The invisible defects we fixed before going live
Migrating 239 articles in 5 languages mostly means facing a series of details that do not show at first glance and cost a lot once the site is live. A fast, unchecked migration lets them through. Three examples from this project.
- Page addresses held hostage by old versions. In Webflow, deleting a page in the working version does not remove it from the version already published. The old address stays "taken" and stops the new page from claiming the right URL, which is a problem when that URL carries the ranking. We cleaned the working version and the published version, in the right order, to free each address.
- Bulleted lists that vanished as soon as the article was reopened. Some nested lists displayed correctly on the public site but emptied themselves the moment an editor reopened the article in Webflow. The content held until the first edit. We rewrote those lists in the format the Webflow editor understands natively, across nearly 130 articles.
- A form sliding to the very bottom of the page. The contact form embedded in the articles had no anchor point in the code. With nowhere to attach, it was pushed down to the footer instead of appearing in the body. We put that anchor back on nearly 190 articles, in all 5 languages.
A systematic check detects these defects before going live. Otherwise you find them three months later, in Google's reports.
What to take away
- A successful migration starts with the cull. Dropping 54 outdated articles is worth more than moving them across neatly.
- Multilingual content is built, not translated. One reliable source language, a locked structure, and the four others generate without drifting.
- SEO does not survive on its own. Rebuilt internal links, completed metas and 301 redirects are one single job: miss one, and the ranking goes.
- What is not checked is not done. Reading every item back via the API after writing is what turns "we pushed it" into "it is live and correct".
How do you migrate a multilingual site from WordPress to Webflow without losing SEO?
By preparing the migration offline and replaying it through the API rather than doing it by hand. Internal links are rewritten to the real slugs of each language, titles and meta descriptions are kept or completed, a 301 redirect plan covers the old addresses, and every page is read back automatically after publishing to confirm no SEO element was lost.
Can AI localise a site into several languages reliably?

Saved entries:
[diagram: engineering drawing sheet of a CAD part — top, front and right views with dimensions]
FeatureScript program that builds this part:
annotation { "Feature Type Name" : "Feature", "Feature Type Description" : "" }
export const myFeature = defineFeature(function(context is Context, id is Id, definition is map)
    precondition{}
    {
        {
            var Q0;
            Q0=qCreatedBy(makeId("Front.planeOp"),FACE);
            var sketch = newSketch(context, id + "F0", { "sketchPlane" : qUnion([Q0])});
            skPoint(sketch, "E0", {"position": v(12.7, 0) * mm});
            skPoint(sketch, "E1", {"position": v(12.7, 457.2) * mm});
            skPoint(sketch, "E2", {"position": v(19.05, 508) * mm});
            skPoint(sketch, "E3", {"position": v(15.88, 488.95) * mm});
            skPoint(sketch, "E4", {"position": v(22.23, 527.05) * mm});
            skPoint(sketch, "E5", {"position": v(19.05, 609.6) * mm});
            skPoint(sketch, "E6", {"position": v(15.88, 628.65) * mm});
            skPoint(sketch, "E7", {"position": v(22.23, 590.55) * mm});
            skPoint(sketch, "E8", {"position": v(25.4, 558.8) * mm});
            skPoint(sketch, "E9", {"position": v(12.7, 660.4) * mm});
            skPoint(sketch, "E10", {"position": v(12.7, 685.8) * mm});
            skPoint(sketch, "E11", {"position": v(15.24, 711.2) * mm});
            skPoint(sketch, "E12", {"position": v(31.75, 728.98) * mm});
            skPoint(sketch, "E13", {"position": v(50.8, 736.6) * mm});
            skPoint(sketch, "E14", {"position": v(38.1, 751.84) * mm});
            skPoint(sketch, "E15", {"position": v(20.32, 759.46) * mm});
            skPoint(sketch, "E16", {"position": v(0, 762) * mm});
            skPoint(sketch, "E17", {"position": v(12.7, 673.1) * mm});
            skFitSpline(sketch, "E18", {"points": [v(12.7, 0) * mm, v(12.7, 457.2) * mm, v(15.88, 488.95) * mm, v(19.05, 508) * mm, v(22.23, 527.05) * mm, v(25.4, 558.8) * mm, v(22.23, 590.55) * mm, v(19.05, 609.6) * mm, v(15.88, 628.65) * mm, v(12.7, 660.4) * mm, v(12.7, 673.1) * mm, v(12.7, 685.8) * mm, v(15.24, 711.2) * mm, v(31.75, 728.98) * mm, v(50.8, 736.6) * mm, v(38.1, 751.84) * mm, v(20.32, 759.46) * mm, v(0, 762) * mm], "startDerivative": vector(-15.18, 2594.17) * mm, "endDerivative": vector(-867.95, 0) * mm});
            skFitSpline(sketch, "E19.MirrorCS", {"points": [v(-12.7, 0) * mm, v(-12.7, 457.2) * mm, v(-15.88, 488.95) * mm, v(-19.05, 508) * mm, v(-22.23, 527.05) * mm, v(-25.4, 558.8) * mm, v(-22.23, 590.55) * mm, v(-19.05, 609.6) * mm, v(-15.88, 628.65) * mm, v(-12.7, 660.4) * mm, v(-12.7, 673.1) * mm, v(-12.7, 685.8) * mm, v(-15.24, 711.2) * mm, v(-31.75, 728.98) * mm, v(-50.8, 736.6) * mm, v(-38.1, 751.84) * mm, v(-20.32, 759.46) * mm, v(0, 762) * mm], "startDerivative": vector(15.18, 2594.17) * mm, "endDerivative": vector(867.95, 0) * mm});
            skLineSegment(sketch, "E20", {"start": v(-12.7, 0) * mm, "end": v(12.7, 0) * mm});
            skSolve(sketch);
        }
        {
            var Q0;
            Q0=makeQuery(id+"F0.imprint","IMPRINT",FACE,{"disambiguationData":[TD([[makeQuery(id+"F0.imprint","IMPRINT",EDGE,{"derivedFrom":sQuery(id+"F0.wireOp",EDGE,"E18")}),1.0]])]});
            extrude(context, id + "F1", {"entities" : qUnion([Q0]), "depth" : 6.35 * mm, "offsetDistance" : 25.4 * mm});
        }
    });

**Work item:** Switch "source language" to "reference language" in the stretch of the migration text from "A systematic check" through "without losing SEO?", and give that stretch with the change made. Work from the migration text alone.

**Answer for this exercise:**
A systematic check detects these defects before going live. Otherwise you find them three months later, in Google's reports.
What to take away
- A successful migration starts with the cull. Dropping 54 outdated articles is worth more than moving them across neatly.
- Multilingual content is built, not translated. One reliable reference language, a locked structure, and the four others generate without drifting.
- SEO does not survive on its own. Rebuilt internal links, completed metas and 301 redirects are one single job: miss one, and the ranking goes.
- What is not checked is not done. Reading every item back via the API after writing is what turns "we pushed it" into "it is live and correct".
How do you migrate a multilingual site from WordPress to Webflow without losing SEO?